The I/O Interface <NUM> may include an I/O Bus <NUM>, a Terminal Interface <NUM>, a Storage Interface <NUM>, an I/O Device Interface <NUM>, and a Network Interface <NUM>. The I/O Interface <NUM> may connect the Main Bus <NUM> to the I/O Bus <NUM>. The I/O Interface <NUM> may direct instructions and data from the Processor <NUM> and Memory <NUM> to the various interfaces of the I/O Bus <NUM>. The I/O Interface <NUM> may also direct instructions and data from the various interfaces of the I/O Bus <NUM> to the Processor <NUM> and Memory <NUM>. The various interfaces may include the Terminal Interface <NUM>, the Storage Interface <NUM>, the I/O Device Interface <NUM>, and the Network Interface <NUM>. In some embodiments, the various interfaces may include a subset of the aforementioned interfaces (e.g., an embedded computer system in an industrial application may not include the Terminal Interface <NUM> and the Storage Interface <NUM>).

Logic modules throughout the Computer System <NUM> - including but not limited to the Memory <NUM>, the Processor <NUM>, and the I/O Interface <NUM> - may communicate failures and changes to one or more components to a hypervisor or operating system (not depicted).

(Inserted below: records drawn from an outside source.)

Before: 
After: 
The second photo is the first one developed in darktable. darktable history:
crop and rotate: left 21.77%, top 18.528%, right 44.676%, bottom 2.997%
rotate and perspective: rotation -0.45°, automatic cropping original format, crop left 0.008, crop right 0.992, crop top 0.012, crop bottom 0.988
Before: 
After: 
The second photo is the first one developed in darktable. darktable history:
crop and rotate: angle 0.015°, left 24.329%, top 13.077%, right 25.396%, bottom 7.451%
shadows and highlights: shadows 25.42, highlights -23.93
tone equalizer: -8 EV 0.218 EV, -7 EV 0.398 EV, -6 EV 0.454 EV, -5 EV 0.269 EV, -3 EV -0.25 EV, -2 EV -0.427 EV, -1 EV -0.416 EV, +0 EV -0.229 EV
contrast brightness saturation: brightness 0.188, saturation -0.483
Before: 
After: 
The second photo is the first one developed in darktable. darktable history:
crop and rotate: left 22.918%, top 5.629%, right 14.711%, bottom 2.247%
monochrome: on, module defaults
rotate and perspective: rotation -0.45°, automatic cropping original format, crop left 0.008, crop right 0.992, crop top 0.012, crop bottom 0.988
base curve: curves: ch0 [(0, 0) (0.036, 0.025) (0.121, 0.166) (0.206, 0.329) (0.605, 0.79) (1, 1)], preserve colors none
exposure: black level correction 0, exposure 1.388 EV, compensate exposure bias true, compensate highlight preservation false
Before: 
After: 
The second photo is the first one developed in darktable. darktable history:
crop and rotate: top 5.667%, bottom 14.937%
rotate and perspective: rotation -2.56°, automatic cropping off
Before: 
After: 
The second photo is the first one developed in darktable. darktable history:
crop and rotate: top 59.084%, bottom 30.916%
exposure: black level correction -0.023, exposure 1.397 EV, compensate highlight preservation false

The hypervisor or the operating system may allocate the various resources available in the Computer System <NUM> and track the location of data in Memory <NUM> and of processes assigned to various CPUs <NUM>. In embodiments that combine or rearrange elements, aspects of the logic modules' capabilities may be combined or redistributed. These variations would be apparent to one skilled in the art.

Claim 1:
A method (<NUM>) of forming a ReRAM module (<NUM>), the method comprising:
(<NUM>) applying a set of seed pillars (<NUM>, <NUM>) to a surface of a layer of the ReRAM module (<NUM>), wherein the seed pillars (<NUM>, <NUM>) are perpendicular to the surface and wherein the layer comprises a source electrode (<NUM>) embedded in an inter-layer dielectric (<NUM>);
(<NUM>) depositing nitride on the sidewalls of the seed pillars (<NUM>, <NUM>), such that nitride accumulation creates a set of nitride borders (<NUM>, <NUM>, <NUM>, <NUM>) that surround the seed pillars, wherein each nitride border in the set partially overlaps at least two other nitride borders such that a gap (<NUM>) is formed in the center of the nitride borders;
(<NUM>) depositing an intermediate electrode (<NUM>) on top of the source electrode and in the gap (<NUM>);
(<NUM>) removing the nitride and the seed pillars (<NUM>, <NUM>);
(<NUM>) depositing a memristor element (<NUM>) on the intermediate electrode (<NUM>); and
(<NUM>) depositing a sink electrode (<NUM>) on the memristor element (<NUM>).